On our way back from Rio Sereno we stopped by Cedo’s farm. One of the calves had a tummy upset and diarrhea, and Cedo had bought some medicine for him in Rio Sereno. She wanted to deliver the medicine and check on him.
I enjoyed seeing the calves. They were in their building to keep them out of the hot afternoon sun, and they also spend nights in there with a light on. There are vampire bats here who will bite calves and make them sick, and the lights keep them away. I watched as the caretaker gave the sick calf his medicine, and listened as Cedo talked with him about teaching the calves to eat. Like any newborn they are fed mother’s milk (with a bottle though), and must learn to eat and drink without the bottle. They are separated from their mothers in a few days or the mothers don’t want to accept the milking machine and of course, being dairy cows, they need to be milked. Every time I visit I learn a little more about taking care of cows.
The cows were hanging around in the milking area with the radio on. Cedo told me that the radio is for the cows. They are calmer and give more milk if they have music in the afternoon before they are milked! I wonder if they would rather have Mozart than pop rock, or if they don’t care either way.
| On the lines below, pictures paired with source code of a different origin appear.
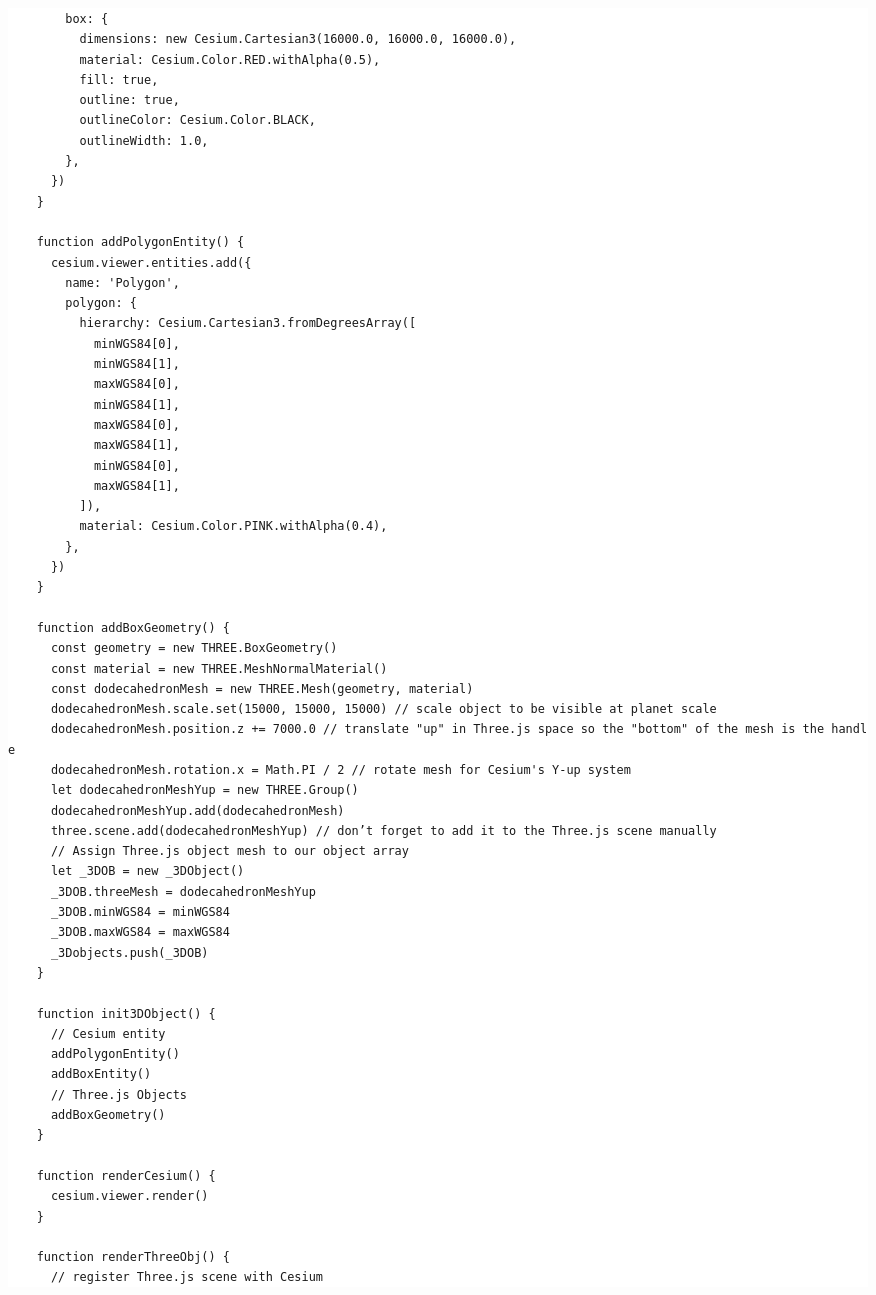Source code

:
 ```html
        box: {
          dimensions: new Cesium.Cartesian3(16000.0, 16000.0, 16000.0),
          material: Cesium.Color.RED.withAlpha(0.5),
          fill: true,
          outline: true,
          outlineColor: Cesium.Color.BLACK,
          outlineWidth: 1.0,
        },
      })
    }

    function addPolygonEntity() {
      cesium.viewer.entities.add({
        name: 'Polygon',
        polygon: {
          hierarchy: Cesium.Cartesian3.fromDegreesArray([
            minWGS84[0],
            minWGS84[1],
            maxWGS84[0],
            minWGS84[1],
            maxWGS84[0],
            maxWGS84[1],
            minWGS84[0],
            maxWGS84[1],
          ]),
          material: Cesium.Color.PINK.withAlpha(0.4),
        },
      })
    }

    function addBoxGeometry() {
      const geometry = new THREE.BoxGeometry()
      const material = new THREE.MeshNormalMaterial()
      const dodecahedronMesh = new THREE.Mesh(geometry, material)
      dodecahedronMesh.scale.set(15000, 15000, 15000) // scale object to be visible at planet scale
      dodecahedronMesh.position.z += 7000.0 // translate "up" in Three.js space so the "bottom" of the mesh is the handle
      dodecahedronMesh.rotation.x = Math.PI / 2 // rotate mesh for Cesium's Y-up system
      let dodecahedronMeshYup = new THREE.Group()
      dodecahedronMeshYup.add(dodecahedronMesh)
      three.scene.add(dodecahedronMeshYup) // don’t forget to add it to the Three.js scene manually
      // Assign Three.js object mesh to our object array
      let _3DOB = new _3DObject()
      _3DOB.threeMesh = dodecahedronMeshYup
      _3DOB.minWGS84 = minWGS84
      _3DOB.maxWGS84 = maxWGS84
      _3Dobjects.push(_3DOB)
    }

    function init3DObject() {
      // Cesium entity
      addPolygonEntity()
      addBoxEntity()
      // Three.js Objects
      addBoxGeometry()
    }

    function renderCesium() {
      cesium.viewer.render()
    }

    function renderThreeObj() {
      // register Three.js scene with Cesium
```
Since we were there, of course we had to visit the pigs.
This farm visit was Tuesday. On Wednesday Cedo went back to the farm to meet the veterinarian who was doing an inspection of all the animals. She sells Grade A milk to Nevada, one of the bigger dairies in the area and there are strict requirements, one of which is this yearly vet report on the health of the animals. She came back frustrated because she also needs to go back to the farm every day this week to document exactly what each cow is consuming, how much and what kind of food, and how much water. She also needs to take the water to be tested for bacteria or other contamination which will cost $50. She thinks this is a bit over the top for a small, cleanly run farm. But, I guess you can’t fault the dairy for having strict standards for the milk they sell under their label.
Farming is WORK. I have a whole lot more appreciation every time we buy milk from the store because I know more about all the effort that goes in to producing it.